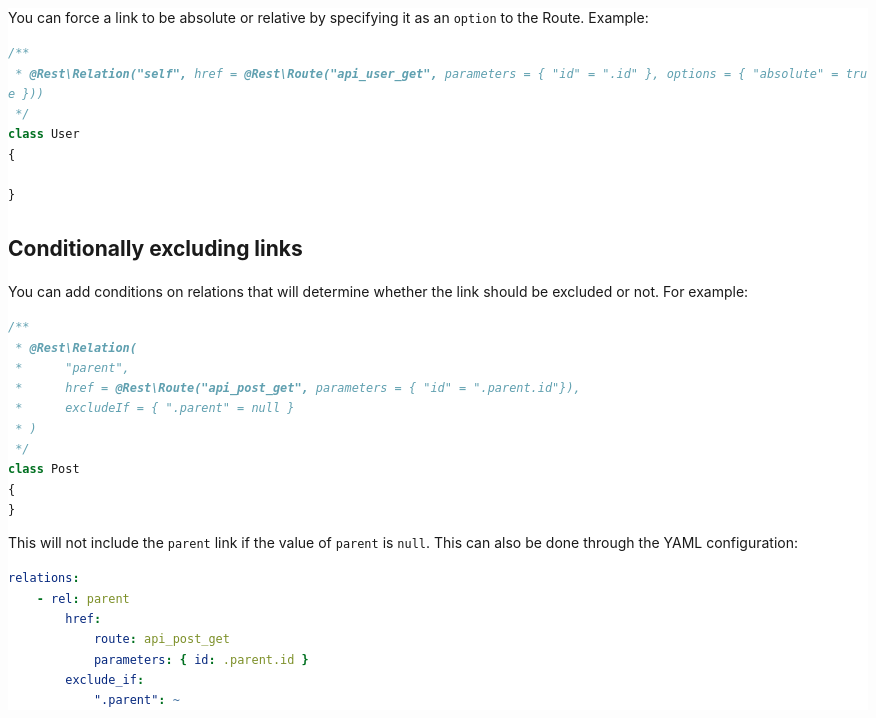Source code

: You can force a link to be absolute or relative by specifying it as an `option` to the Route. Example:

```php
/**
 * @Rest\Relation("self", href = @Rest\Route("api_user_get", parameters = { "id" = ".id" }, options = { "absolute" = true }))
 */
class User
{

}
```

## Conditionally excluding links

You can add conditions on relations that will determine whether the link should be excluded or not. For example:

```php
/**
 * @Rest\Relation(
 *      "parent",
 *      href = @Rest\Route("api_post_get", parameters = { "id" = ".parent.id"}),
 *      excludeIf = { ".parent" = null }
 * )
 */
class Post
{
}
```

This will not include the `parent` link if the value of `parent` is `null`. This can also be done through the YAML configuration:

```yml
relations:
    - rel: parent
        href:
            route: api_post_get
            parameters: { id: .parent.id }
        exclude_if:
            ".parent": ~
```
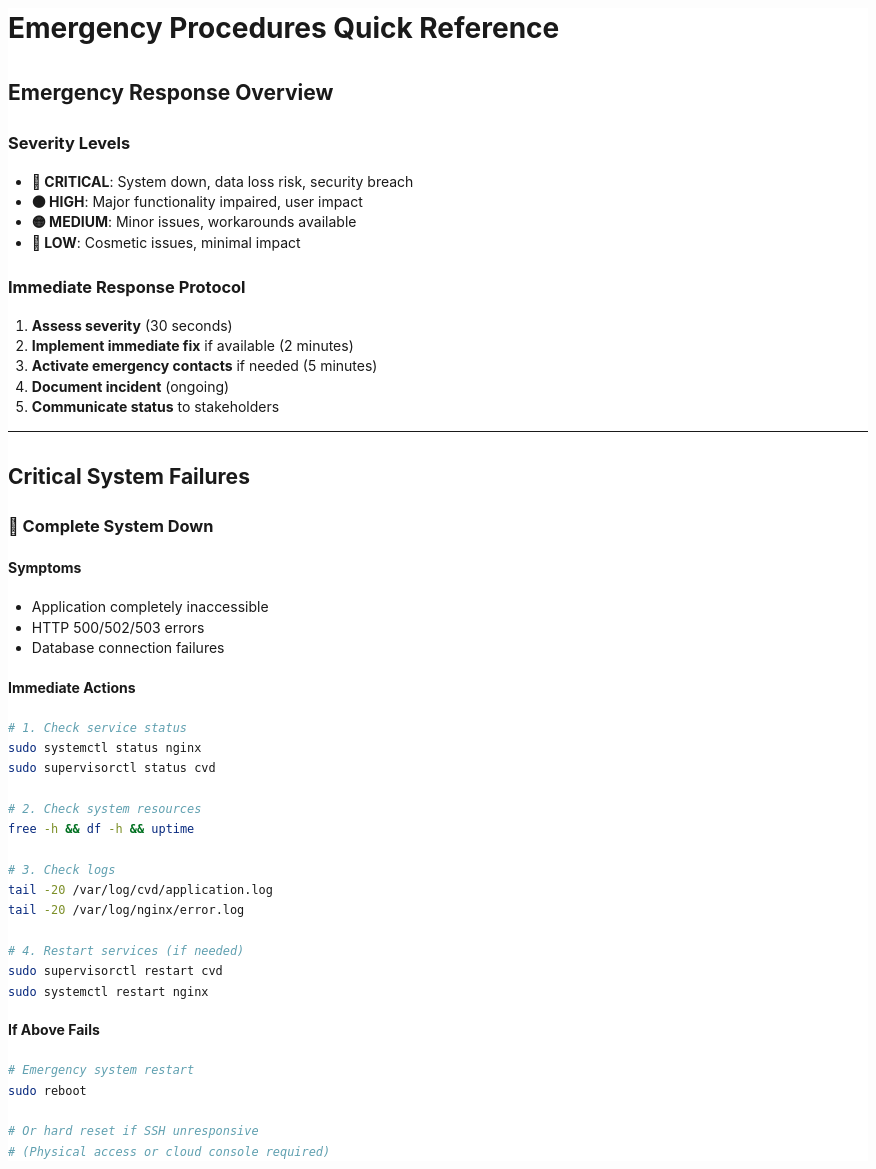 # Emergency Procedures Quick Reference

## Emergency Response Overview

### Severity Levels
- **🔴 CRITICAL**: System down, data loss risk, security breach
- **🟠 HIGH**: Major functionality impaired, user impact
- **🟡 MEDIUM**: Minor issues, workarounds available  
- **🔵 LOW**: Cosmetic issues, minimal impact

### Immediate Response Protocol
1. **Assess severity** (30 seconds)
2. **Implement immediate fix** if available (2 minutes)
3. **Activate emergency contacts** if needed (5 minutes)
4. **Document incident** (ongoing)
5. **Communicate status** to stakeholders

---

## Critical System Failures

### 🔴 Complete System Down

#### Symptoms
- Application completely inaccessible
- HTTP 500/502/503 errors
- Database connection failures

#### Immediate Actions
```bash
# 1. Check service status
sudo systemctl status nginx
sudo supervisorctl status cvd

# 2. Check system resources
free -h && df -h && uptime

# 3. Check logs
tail -20 /var/log/cvd/application.log
tail -20 /var/log/nginx/error.log

# 4. Restart services (if needed)
sudo supervisorctl restart cvd
sudo systemctl restart nginx
```

#### If Above Fails
```bash
# Emergency system restart
sudo reboot

# Or hard reset if SSH unresponsive
# (Physical access or cloud console required)
```
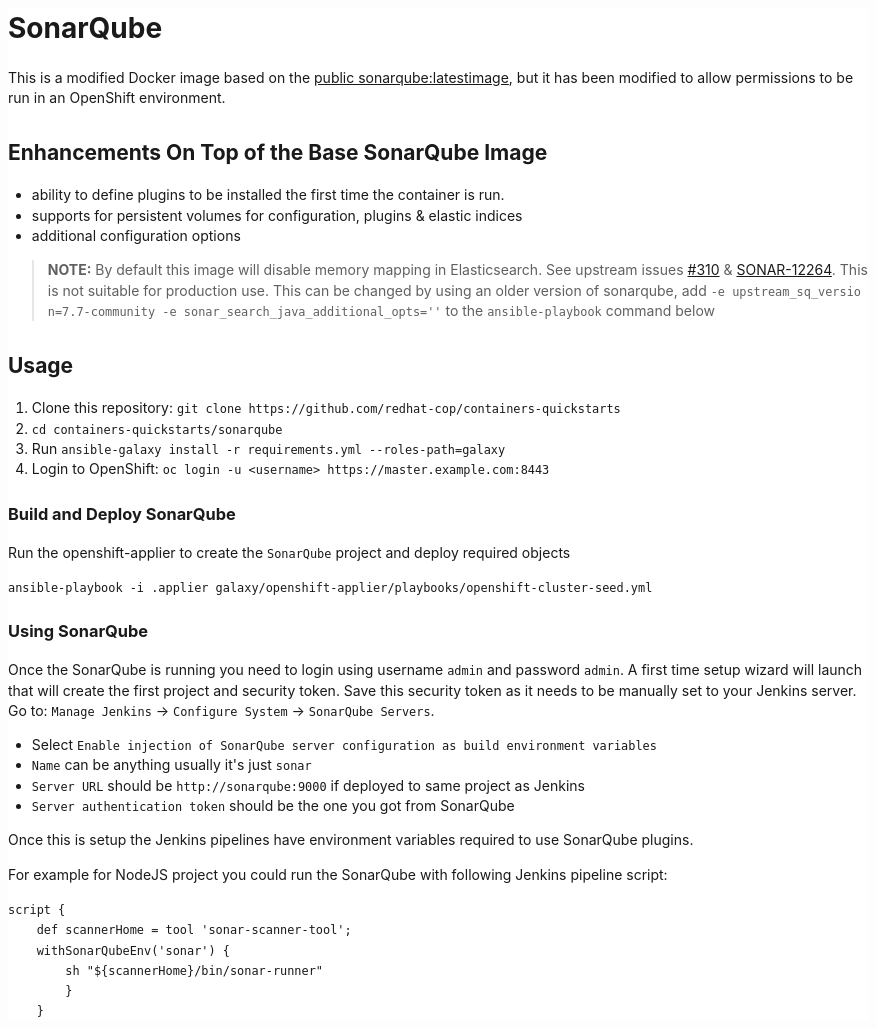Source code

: # SonarQube 
This is a modified Docker image based on the [public sonarqube:latestimage](https://hub.docker.com/_/sonarqube/), 
but it has been modified to allow permissions to be run in an OpenShift environment.

## Enhancements On Top of the Base SonarQube Image 

* ability to define plugins to be installed the first time the container is run. 
* supports for persistent volumes for configuration, plugins & elastic indices
* additional configuration options

>**NOTE:** By default this image will disable memory mapping in Elasticsearch. See upstream issues [#310](https://github.com/SonarSource/docker-sonarqube/issues/310) & [SONAR-12264](https://jira.sonarsource.com/browse/SONAR-12264). This is not suitable for production use. This can be changed by using an older version of sonarqube, add `-e upstream_sq_version=7.7-community -e sonar_search_java_additional_opts=''` to the `ansible-playbook` command below

## Usage

1. Clone this repository: `git clone https://github.com/redhat-cop/containers-quickstarts`
2. `cd containers-quickstarts/sonarqube`
3. Run `ansible-galaxy install -r requirements.yml --roles-path=galaxy`
4. Login to OpenShift: `oc login -u <username> https://master.example.com:8443`

### Build and Deploy SonarQube

Run the openshift-applier to create the `SonarQube` project and deploy required objects
```
ansible-playbook -i .applier galaxy/openshift-applier/playbooks/openshift-cluster-seed.yml
```

### Using SonarQube

Once the SonarQube is running you need to login using username `admin` and password `admin`.
A first time setup wizard will launch that will create the first project and security token.
Save this security token as it needs to be manually set to your Jenkins server.
Go to: `Manage Jenkins` -> `Configure System` -> `SonarQube Servers`.
* Select `Enable injection of SonarQube server configuration as build environment variables`
* `Name` can be anything usually it's just `sonar`
* `Server URL` should be `http://sonarqube:9000` if deployed to same project as Jenkins
* `Server authentication token` should be the one you got from SonarQube

Once this is setup the Jenkins pipelines have environment variables required to use SonarQube plugins.

For example for NodeJS project you could run the SonarQube with following Jenkins pipeline script:
```
script {
    def scannerHome = tool 'sonar-scanner-tool';
    withSonarQubeEnv('sonar') {
        sh "${scannerHome}/bin/sonar-runner"
        }
    }
```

> [EXERCISE DETAILS] Word for word, restate the lines above from the one with "## Critical System Failures" through the one with "additional configuration options", keeping both ends and dropping the pictures.

> [ANSWER SPACE]
## Critical System Failures

### 🔴 Complete System Down

#### Symptoms
- Application completely inaccessible
- HTTP 500/502/503 errors
- Database connection failures

#### Immediate Actions
```bash
# 1. Check service status
sudo systemctl status nginx
sudo supervisorctl status cvd

# 2. Check system resources
free -h && df -h && uptime

# 3. Check logs
tail -20 /var/log/cvd/application.log
tail -20 /var/log/nginx/error.log

# 4. Restart services (if needed)
sudo supervisorctl restart cvd
sudo systemctl restart nginx
```

#### If Above Fails
```bash
# Emergency system restart
sudo reboot

# Or hard reset if SSH unresponsive
# (Physical access or cloud console required)
```
Source code

: # SonarQube 
This is a modified Docker image based on the [public sonarqube:latestimage](https://hub.docker.com/_/sonarqube/), 
but it has been modified to allow permissions to be run in an OpenShift environment.

## Enhancements On Top of the Base SonarQube Image 

* ability to define plugins to be installed the first time the container is run. 
* supports for persistent volumes for configuration, plugins & elastic indices
* additional configuration options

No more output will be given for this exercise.